■ About this exercise
An unaltered copy of every line below is the expected output.

■ Entries provided
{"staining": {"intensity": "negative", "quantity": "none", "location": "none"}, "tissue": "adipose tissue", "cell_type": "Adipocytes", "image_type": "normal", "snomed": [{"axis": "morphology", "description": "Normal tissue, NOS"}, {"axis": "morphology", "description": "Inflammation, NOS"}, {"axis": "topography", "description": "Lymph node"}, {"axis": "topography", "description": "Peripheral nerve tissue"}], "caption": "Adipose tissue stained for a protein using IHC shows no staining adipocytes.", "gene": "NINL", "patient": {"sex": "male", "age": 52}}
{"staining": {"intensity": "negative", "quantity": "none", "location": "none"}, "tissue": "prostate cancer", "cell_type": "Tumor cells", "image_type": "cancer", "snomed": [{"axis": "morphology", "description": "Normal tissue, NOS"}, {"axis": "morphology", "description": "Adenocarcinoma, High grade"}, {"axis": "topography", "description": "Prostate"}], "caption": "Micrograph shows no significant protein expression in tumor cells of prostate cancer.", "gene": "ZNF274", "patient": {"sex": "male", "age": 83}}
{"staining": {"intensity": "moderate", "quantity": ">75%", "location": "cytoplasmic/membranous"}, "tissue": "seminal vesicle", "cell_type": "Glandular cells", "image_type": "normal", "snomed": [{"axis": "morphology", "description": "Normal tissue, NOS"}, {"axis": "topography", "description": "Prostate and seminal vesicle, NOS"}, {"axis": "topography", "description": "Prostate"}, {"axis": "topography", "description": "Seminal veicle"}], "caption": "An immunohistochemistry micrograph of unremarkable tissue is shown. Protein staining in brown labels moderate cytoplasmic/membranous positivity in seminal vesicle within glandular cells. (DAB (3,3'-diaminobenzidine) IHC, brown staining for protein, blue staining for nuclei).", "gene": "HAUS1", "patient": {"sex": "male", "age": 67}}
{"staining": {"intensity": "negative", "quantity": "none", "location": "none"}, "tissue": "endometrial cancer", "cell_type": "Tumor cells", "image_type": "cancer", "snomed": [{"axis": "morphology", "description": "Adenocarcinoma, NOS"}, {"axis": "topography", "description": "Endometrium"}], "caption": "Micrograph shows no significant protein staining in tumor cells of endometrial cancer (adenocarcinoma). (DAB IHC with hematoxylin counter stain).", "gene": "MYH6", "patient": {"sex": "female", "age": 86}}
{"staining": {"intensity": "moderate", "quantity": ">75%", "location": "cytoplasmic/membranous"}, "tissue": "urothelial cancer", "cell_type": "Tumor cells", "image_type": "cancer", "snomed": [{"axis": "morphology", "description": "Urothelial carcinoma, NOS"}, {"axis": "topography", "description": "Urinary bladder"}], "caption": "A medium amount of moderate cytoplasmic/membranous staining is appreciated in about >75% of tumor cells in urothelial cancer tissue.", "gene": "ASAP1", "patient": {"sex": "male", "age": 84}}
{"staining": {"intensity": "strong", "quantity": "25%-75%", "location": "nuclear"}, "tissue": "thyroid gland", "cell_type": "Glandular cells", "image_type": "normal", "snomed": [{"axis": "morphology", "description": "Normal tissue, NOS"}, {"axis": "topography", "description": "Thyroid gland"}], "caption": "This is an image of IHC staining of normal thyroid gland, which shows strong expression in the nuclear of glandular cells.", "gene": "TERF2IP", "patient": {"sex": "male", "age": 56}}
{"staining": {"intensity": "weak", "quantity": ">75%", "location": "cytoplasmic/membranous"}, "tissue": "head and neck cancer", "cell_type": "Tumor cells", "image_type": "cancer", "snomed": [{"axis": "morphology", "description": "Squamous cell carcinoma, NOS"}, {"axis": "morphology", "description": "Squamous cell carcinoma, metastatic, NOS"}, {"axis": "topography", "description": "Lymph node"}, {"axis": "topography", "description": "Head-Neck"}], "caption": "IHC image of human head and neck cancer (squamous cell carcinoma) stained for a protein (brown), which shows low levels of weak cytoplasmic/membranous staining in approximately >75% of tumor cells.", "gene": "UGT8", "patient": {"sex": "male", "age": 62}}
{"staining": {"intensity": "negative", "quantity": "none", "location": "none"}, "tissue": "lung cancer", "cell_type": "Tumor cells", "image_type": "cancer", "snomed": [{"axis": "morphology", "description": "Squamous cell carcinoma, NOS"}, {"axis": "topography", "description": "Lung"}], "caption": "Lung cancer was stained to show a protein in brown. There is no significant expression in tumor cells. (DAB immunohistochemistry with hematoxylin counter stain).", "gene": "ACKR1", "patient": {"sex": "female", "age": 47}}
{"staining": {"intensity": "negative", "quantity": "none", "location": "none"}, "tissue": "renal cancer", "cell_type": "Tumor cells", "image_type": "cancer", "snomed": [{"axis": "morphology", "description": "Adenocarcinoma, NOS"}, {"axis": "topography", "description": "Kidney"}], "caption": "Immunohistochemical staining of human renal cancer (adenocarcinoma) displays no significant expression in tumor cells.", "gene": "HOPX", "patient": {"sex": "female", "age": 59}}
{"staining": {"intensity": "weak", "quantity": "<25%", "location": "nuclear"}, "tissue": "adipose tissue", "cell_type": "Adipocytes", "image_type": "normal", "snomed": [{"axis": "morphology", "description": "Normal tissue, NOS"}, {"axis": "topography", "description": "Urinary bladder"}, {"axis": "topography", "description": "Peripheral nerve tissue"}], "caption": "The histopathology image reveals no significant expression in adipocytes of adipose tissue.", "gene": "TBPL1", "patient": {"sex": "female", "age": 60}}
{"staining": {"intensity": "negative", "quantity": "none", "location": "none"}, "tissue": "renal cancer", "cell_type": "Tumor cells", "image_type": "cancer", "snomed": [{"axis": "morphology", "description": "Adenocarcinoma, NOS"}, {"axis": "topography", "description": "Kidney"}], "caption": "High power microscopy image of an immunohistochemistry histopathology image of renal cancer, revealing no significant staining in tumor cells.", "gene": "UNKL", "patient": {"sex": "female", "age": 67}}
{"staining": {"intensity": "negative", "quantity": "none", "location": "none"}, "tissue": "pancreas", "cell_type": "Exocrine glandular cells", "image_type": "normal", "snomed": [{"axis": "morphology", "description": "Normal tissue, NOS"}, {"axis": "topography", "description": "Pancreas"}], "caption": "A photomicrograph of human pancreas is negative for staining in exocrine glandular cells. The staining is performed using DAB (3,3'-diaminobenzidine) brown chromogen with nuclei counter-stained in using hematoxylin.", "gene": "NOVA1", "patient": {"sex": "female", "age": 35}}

■ Task answer
{"staining": {"intensity": "negative", "quantity": "none", "location": "none"}, "tissue": "adipose tissue", "cell_type": "Adipocytes", "image_type": "normal", "snomed": [{"axis": "morphology", "description": "Normal tissue, NOS"}, {"axis": "morphology", "description": "Inflammation, NOS"}, {"axis": "topography", "description": "Lymph node"}, {"axis": "topography", "description": "Peripheral nerve tissue"}], "caption": "Adipose tissue stained for a protein using IHC shows no staining adipocytes.", "gene": "NINL", "patient": {"sex": "male", "age": 52}}
{"staining": {"intensity": "negative", "quantity": "none", "location": "none"}, "tissue": "prostate cancer", "cell_type": "Tumor cells", "image_type": "cancer", "snomed": [{"axis": "morphology", "description": "Normal tissue, NOS"}, {"axis": "morphology", "description": "Adenocarcinoma, High grade"}, {"axis": "topography", "description": "Prostate"}], "caption": "Micrograph shows no significant protein expression in tumor cells of prostate cancer.", "gene": "ZNF274", "patient": {"sex": "male", "age": 83}}
{"staining": {"intensity": "moderate", "quantity": ">75%", "location": "cytoplasmic/membranous"}, "tissue": "seminal vesicle", "cell_type": "Glandular cells", "image_type": "normal", "snomed": [{"axis": "morphology", "description": "Normal tissue, NOS"}, {"axis": "topography", "description": "Prostate and seminal vesicle, NOS"}, {"axis": "topography", "description": "Prostate"}, {"axis": "topography", "description": "Seminal veicle"}], "caption": "An immunohistochemistry micrograph of unremarkable tissue is shown. Protein staining in brown labels moderate cytoplasmic/membranous positivity in seminal vesicle within glandular cells. (DAB (3,3'-diaminobenzidine) IHC, brown staining for protein, blue staining for nuclei).", "gene": "HAUS1", "patient": {"sex": "male", "age": 67}}
{"staining": {"intensity": "negative", "quantity": "none", "location": "none"}, "tissue": "endometrial cancer", "cell_type": "Tumor cells", "image_type": "cancer", "snomed": [{"axis": "morphology", "description": "Adenocarcinoma, NOS"}, {"axis": "topography", "description": "Endometrium"}], "caption": "Micrograph shows no significant protein staining in tumor cells of endometrial cancer (adenocarcinoma). (DAB IHC with hematoxylin counter stain).", "gene": "MYH6", "patient": {"sex": "female", "age": 86}}
{"staining": {"intensity": "moderate", "quantity": ">75%", "location": "cytoplasmic/membranous"}, "tissue": "urothelial cancer", "cell_type": "Tumor cells", "image_type": "cancer", "snomed": [{"axis": "morphology", "description": "Urothelial carcinoma, NOS"}, {"axis": "topography", "description": "Urinary bladder"}], "caption": "A medium amount of moderate cytoplasmic/membranous staining is appreciated in about >75% of tumor cells in urothelial cancer tissue.", "gene": "ASAP1", "patient": {"sex": "male", "age": 84}}
{"staining": {"intensity": "strong", "quantity": "25%-75%", "location": "nuclear"}, "tissue": "thyroid gland", "cell_type": "Glandular cells", "image_type": "normal", "snomed": [{"axis": "morphology", "description": "Normal tissue, NOS"}, {"axis": "topography", "description": "Thyroid gland"}], "caption": "This is an image of IHC staining of normal thyroid gland, which shows strong expression in the nuclear of glandular cells.", "gene": "TERF2IP", "patient": {"sex": "male", "age": 56}}
{"staining": {"intensity": "weak", "quantity": ">75%", "location": "cytoplasmic/membranous"}, "tissue": "head and neck cancer", "cell_type": "Tumor cells", "image_type": "cancer", "snomed": [{"axis": "morphology", "description": "Squamous cell carcinoma, NOS"}, {"axis": "morphology", "description": "Squamous cell carcinoma, metastatic, NOS"}, {"axis": "topography", "description": "Lymph node"}, {"axis": "topography", "description": "Head-Neck"}], "caption": "IHC image of human head and neck cancer (squamous cell carcinoma) stained for a protein (brown), which shows low levels of weak cytoplasmic/membranous staining in approximately >75% of tumor cells.", "gene": "UGT8", "patient": {"sex": "male", "age": 62}}
{"staining": {"intensity": "negative", "quantity": "none", "location": "none"}, "tissue": "lung cancer", "cell_type": "Tumor cells", "image_type": "cancer", "snomed": [{"axis": "morphology", "description": "Squamous cell carcinoma, NOS"}, {"axis": "topography", "description": "Lung"}], "caption": "Lung cancer was stained to show a protein in brown. There is no significant expression in tumor cells. (DAB immunohistochemistry with hematoxylin counter stain).", "gene": "ACKR1", "patient": {"sex": "female", "age": 47}}
{"staining": {"intensity": "negative", "quantity": "none", "location": "none"}, "tissue": "renal cancer", "cell_type": "Tumor cells", "image_type": "cancer", "snomed": [{"axis": "morphology", "description": "Adenocarcinoma, NOS"}, {"axis": "topography", "description": "Kidney"}], "caption": "Immunohistochemical staining of human renal cancer (adenocarcinoma) displays no significant expression in tumor cells.", "gene": "HOPX", "patient": {"sex": "female", "age": 59}}
{"staining": {"intensity": "weak", "quantity": "<25%", "location": "nuclear"}, "tissue": "adipose tissue", "cell_type": "Adipocytes", "image_type": "normal", "snomed": [{"axis": "morphology", "description": "Normal tissue, NOS"}, {"axis": "topography", "description": "Urinary bladder"}, {"axis": "topography", "description": "Peripheral nerve tissue"}], "caption": "The histopathology image reveals no significant expression in adipocytes of adipose tissue.", "gene": "TBPL1", "patient": {"sex": "female", "age": 60}}
{"staining": {"intensity": "negative", "quantity": "none", "location": "none"}, "tissue": "renal cancer", "cell_type": "Tumor cells", "image_type": "cancer", "snomed": [{"axis": "morphology", "description": "Adenocarcinoma, NOS"}, {"axis": "topography", "description": "Kidney"}], "caption": "High power microscopy image of an immunohistochemistry histopathology image of renal cancer, revealing no significant staining in tumor cells.", "gene": "UNKL", "patient": {"sex": "female", "age": 67}}
{"staining": {"intensity": "negative", "quantity": "none", "location": "none"}, "tissue": "pancreas", "cell_type": "Exocrine glandular cells", "image_type": "normal", "snomed": [{"axis": "morphology", "description": "Normal tissue, NOS"}, {"axis": "topography", "description": "Pancreas"}], "caption": "A photomicrograph of human pancreas is negative for staining in exocrine glandular cells. The staining is performed using DAB (3,3'-diaminobenzidine) brown chromogen with nuclei counter-stained in using hematoxylin.", "gene": "NOVA1", "patient": {"sex": "female", "age": 35}}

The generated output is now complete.